Historically Black Colleges and Universities (HBCUs), such as Tuskegee University, have long been a beacon for educating underrepresented-minority (URM) students in STEM. Through sustained efforts, Tuskegee and others continue to identify and educate talented URM engineers and scientists. Many HBCUs, however, do not have undergraduate programs in a full range of STEM programs, such as biomedical engineering. In addition, HBCUs often do not have as large a PhD student population in STEM as R1 universities, a designation for very high research activity. For example, the Tuskegee Chemical Engineering Department has a research-based master’s program, but not a PhD program.

We are creating a more sustainable pathway toward PhD STEM education for underrepresented minority students, while helping to diversify the research community at Columbia.

Chris Boyce
​​assistant professor of chemical engineering

Over the last 135 years, Tuskegee has been one of the country’s most outstanding institutions of higher learning with a focus on developing human resources primarily within the African-American community. Tuskegee is the only HBCU with four engineering programs (Aerospace Science, Chemical, Electrical, and Mechanical) that are nationally accredited by the Accreditation Board of Engineering and Technology (ABET), the major accrediting body for the engineering sciences. With the Sloan funding, the group aims to ultimately form a biomedical engineering minor within Tuskegee’s College of Engineering.
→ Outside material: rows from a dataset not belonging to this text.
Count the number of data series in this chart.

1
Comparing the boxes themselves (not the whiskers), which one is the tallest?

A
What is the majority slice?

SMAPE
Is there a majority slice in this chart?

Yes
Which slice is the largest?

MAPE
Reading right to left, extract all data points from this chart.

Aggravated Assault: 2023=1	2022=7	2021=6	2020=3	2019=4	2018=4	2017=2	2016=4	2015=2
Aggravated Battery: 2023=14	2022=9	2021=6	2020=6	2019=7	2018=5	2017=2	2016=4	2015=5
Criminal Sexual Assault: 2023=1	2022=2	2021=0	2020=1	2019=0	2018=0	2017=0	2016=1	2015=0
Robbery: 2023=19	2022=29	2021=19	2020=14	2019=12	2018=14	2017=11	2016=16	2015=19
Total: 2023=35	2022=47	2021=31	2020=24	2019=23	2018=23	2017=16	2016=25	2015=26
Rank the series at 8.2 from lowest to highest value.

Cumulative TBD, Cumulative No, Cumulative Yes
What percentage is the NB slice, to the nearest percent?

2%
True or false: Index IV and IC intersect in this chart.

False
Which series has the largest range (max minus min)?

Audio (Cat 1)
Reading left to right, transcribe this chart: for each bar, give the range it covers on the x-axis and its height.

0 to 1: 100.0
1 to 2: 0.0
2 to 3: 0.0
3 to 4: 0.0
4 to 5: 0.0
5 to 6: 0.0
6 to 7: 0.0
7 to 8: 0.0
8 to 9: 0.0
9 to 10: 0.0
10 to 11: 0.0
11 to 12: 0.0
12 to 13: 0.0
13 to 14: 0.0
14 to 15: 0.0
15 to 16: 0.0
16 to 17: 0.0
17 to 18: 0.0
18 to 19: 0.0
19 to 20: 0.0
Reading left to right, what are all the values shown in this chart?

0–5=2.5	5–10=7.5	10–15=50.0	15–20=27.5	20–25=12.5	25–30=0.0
Beyond drawing on the expertise of Columbia’s biomedical engineering department to establish a biomedical engineering program at Tuskegee, the group plans to create a seed grants program for research collaborations between faculty at Tuskegee and Columbia, including funding a co-advised Master’s student at Tuskegee and encouraging that student to apply to a PhD program at Columbia. In addition, the group expects to create a new position specifically for a Tuskegee alumnus to join Columbia’s Bridge-to-the-PhD program. They will also create and run design challenges for both Tuskegee and Columbia undergraduates, and will dedicate positions in the Columbia-Amazon Summer Undergraduate Research Experience (SURE) program for Tuskegee students, who will also conduct co-advised research during the academic year at Tuskegee.

Along with Vaughan, who is also a principal investigator (PI) at the Zuckerman Mind Brain Behavior Institute, and director of the Columbia Magnetic Resonance (MR) Research Center, Algan, Boyce, and Kathe, the Tuskegee/Columbia organizing group includes Maria Calhoun, associate professor of mechanical engineering at Tuskegee, Aaron Kyle, senior lecturer of biomedical engineering at Columbia Engineering and Kyle Mandli of APAM.

The project is receiving institutional support from Tuskegee and Columbia in the form of reduced overhead charges as well as zero-tuition courses. The work is also receiving support from the Amazon-SURE program in covering the stipends and housing costs for Tuskegee students in their summer research at Columbia Engineering.

Boyce added, “Based on the expanding partnership we’ve developed in the past year, we believe that broadening the collaboration in all the ways we’re planning will build upon the strengths and address the issues at both universities. We are creating a more sustainable pathway toward PhD STEM education for underrepresented minority students, while helping to diversify the research community at Columbia.”